Your tasks:
• a. From the text below on homeowners insurance cost, list every factor it names as affecting the cost of a homeowner's insurance policy.
• b. Condense the paragraph beginning "Most home buyers wait until mortgage approval" from the text below on homeowners insurance cost into a shorter version that keeps its main facts.

Text excerpt:
══════════
Typical homeowners insurance cost
Most home buyers wait until mortgage approval before obtaining an insurance policy for their new home. But this can be a mistake because the cost of homeowner’s insurance is based on the replacement cost of the home, not the purchase price. Newer homes cost less than older homes with historic or architectural distinction because the replacement cost of the newer home is easily determined. Old unique homes require more specialized reconstruction. Location is another consideration in the cost of the home. Areas that are serviced by a full time fire department will reduce the insurance cost. Areas that are serviced by a part time, volunteer fire department poses more risk to the insurance company. Fire hydrants can drastically reduce the homeowner’s premium. Recently, insurance companies are penalizing homebuyers for claims by the previous owner. That doesn’t seem fair, but it’s occurring. Few home buyers ask the seller what their homeowner’s insurance cost them.
If you are in the early stages of buying a home, always ask the seller the cost of their homeowner’s insurance premium before making an offer to purchase.
══════════
Raw data:
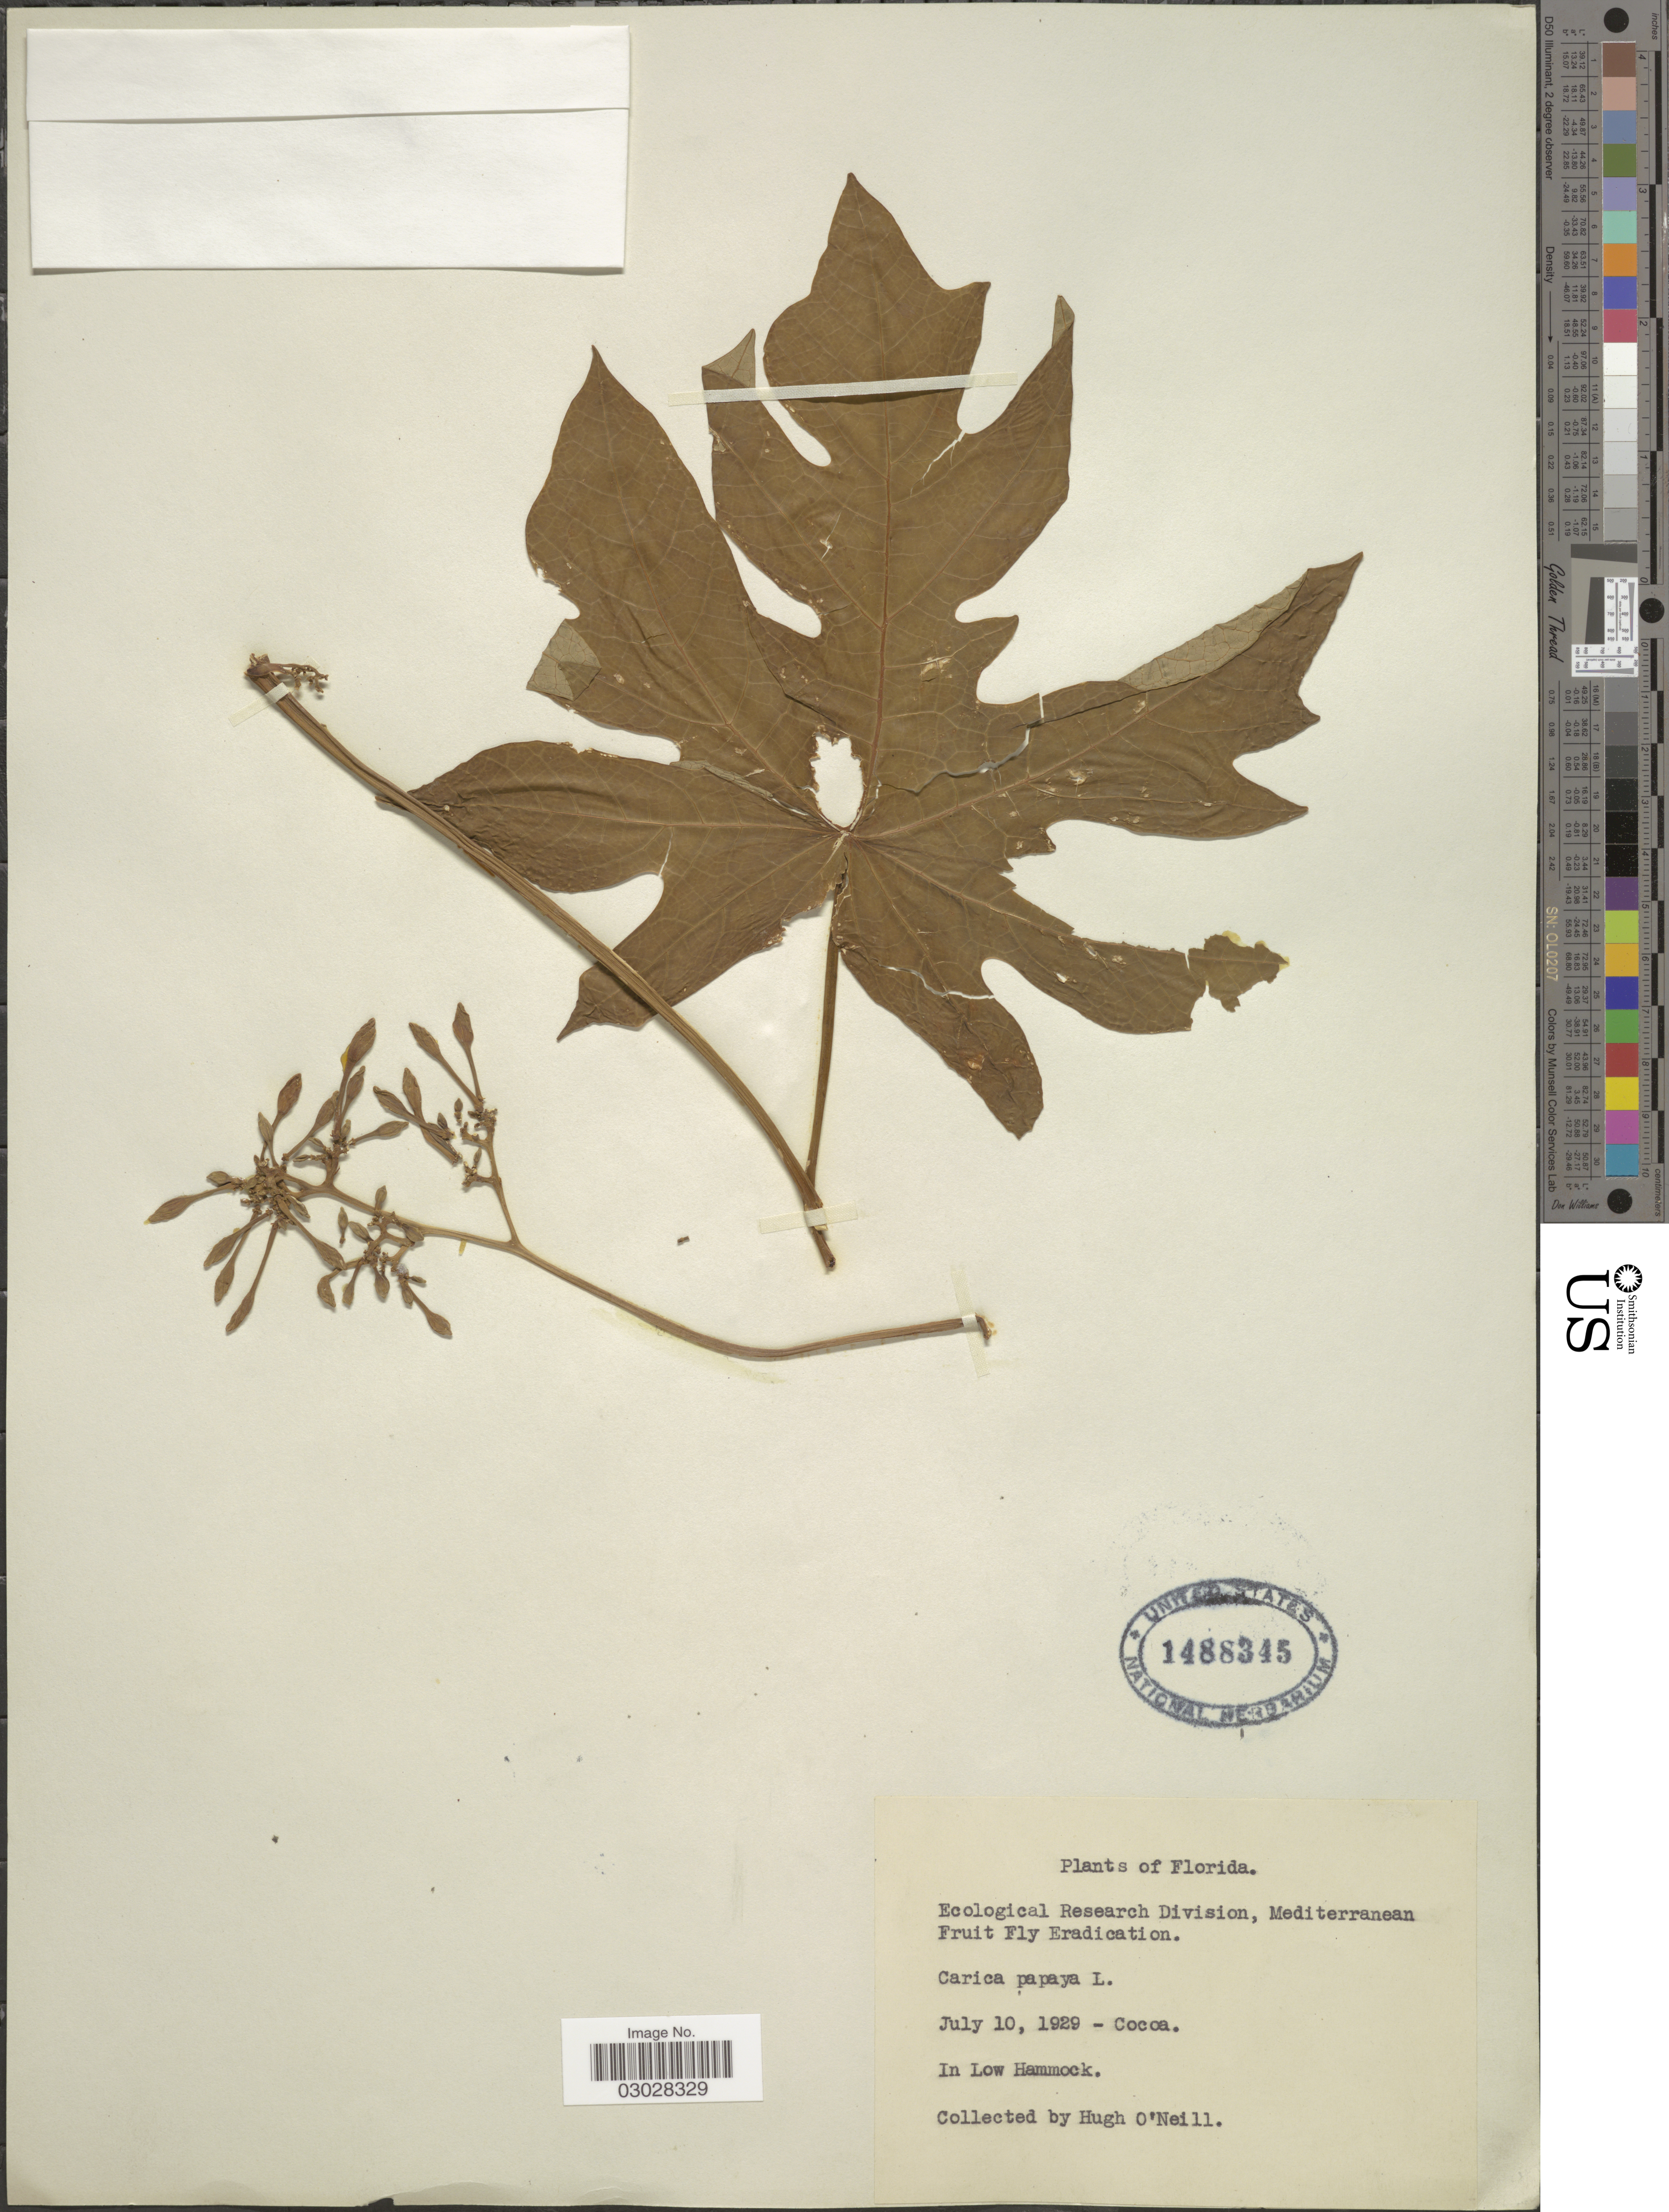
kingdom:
══════════
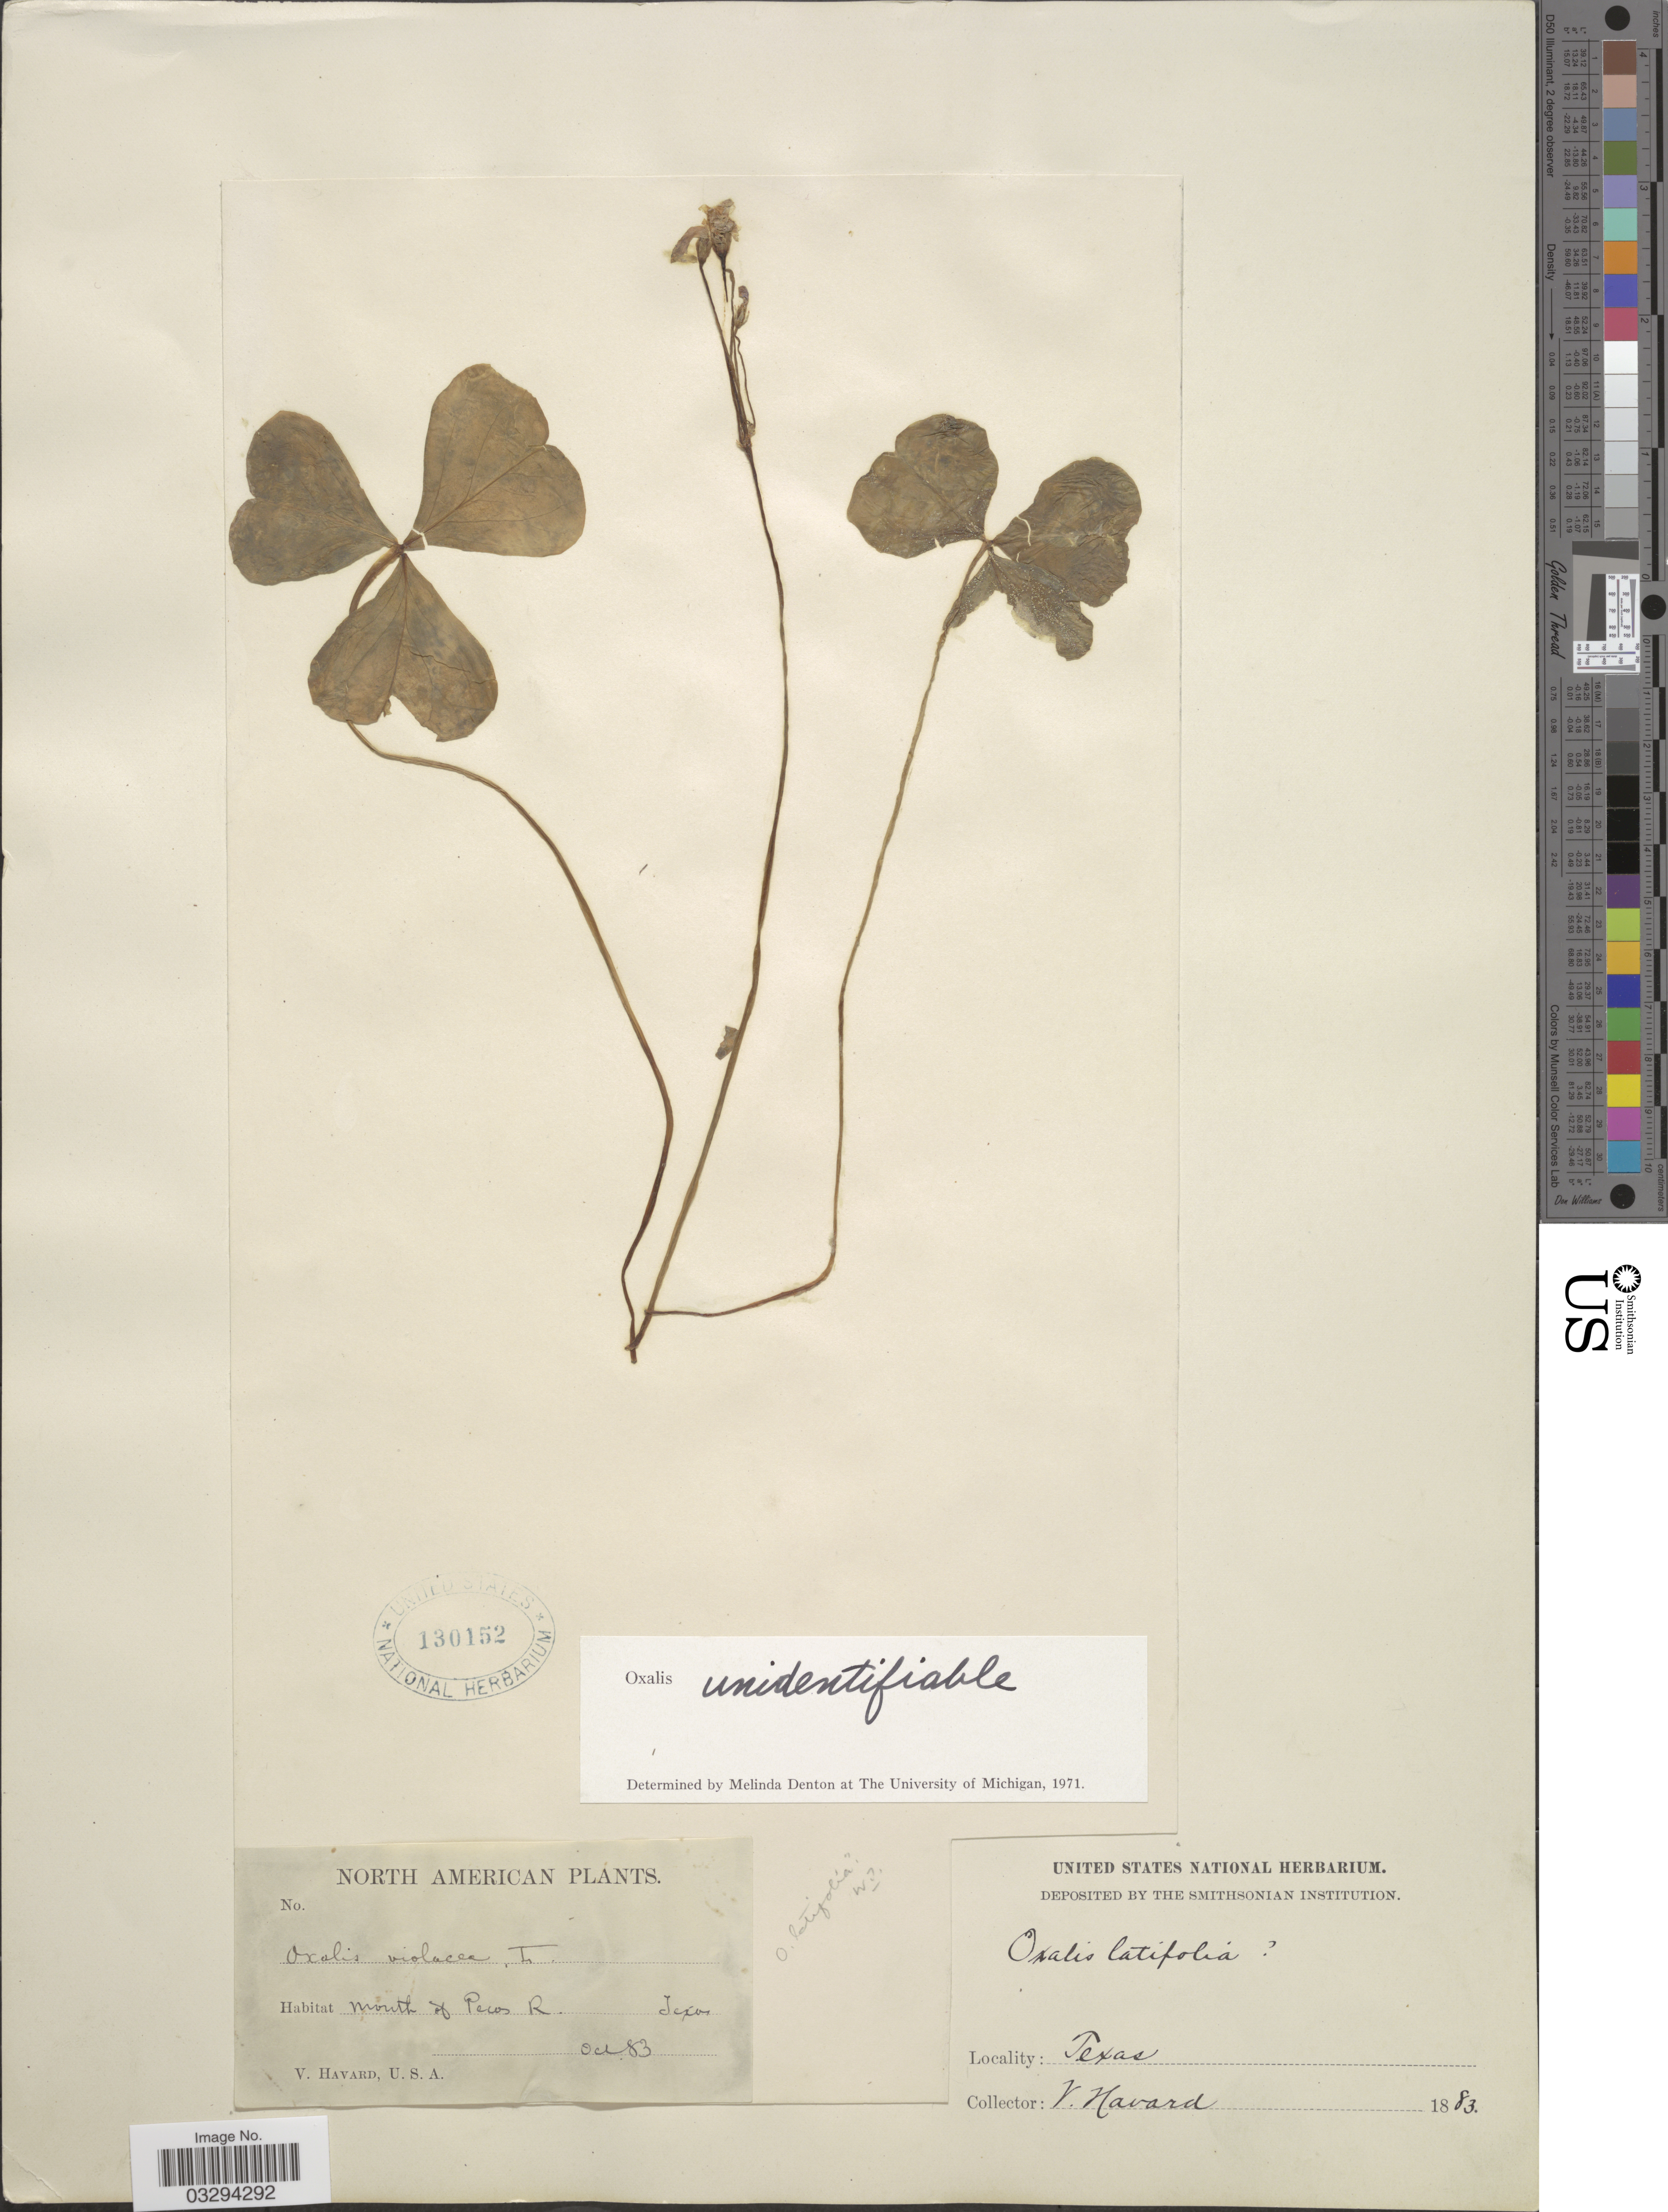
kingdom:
══════════
Correct answers:
• a.
- The replacement cost of the home, rather than its purchase price
- Whether the home is newer or an older, unique home with historic or architectural distinction
- Location, including whether the area is served by a full-time fire department or a part-time volunteer one
- The presence of fire hydrants
- Claims made by the previous owner

• b. Many buyers wait until mortgage approval to get homeowner's insurance. That can be a mistake, because premiums are based on a home's replacement cost rather than its purchase price. Newer homes cost less to insure than older, unique homes with historic or architectural distinction, since those require more specialized reconstruction. Location also matters. A full-time fire department lowers costs, a part-time volunteer department poses more risk, and fire hydrants can sharply reduce the premium. Insurers have recently begun penalizing buyers for the previous owner's claims. Few buyers ask sellers what they paid for insurance.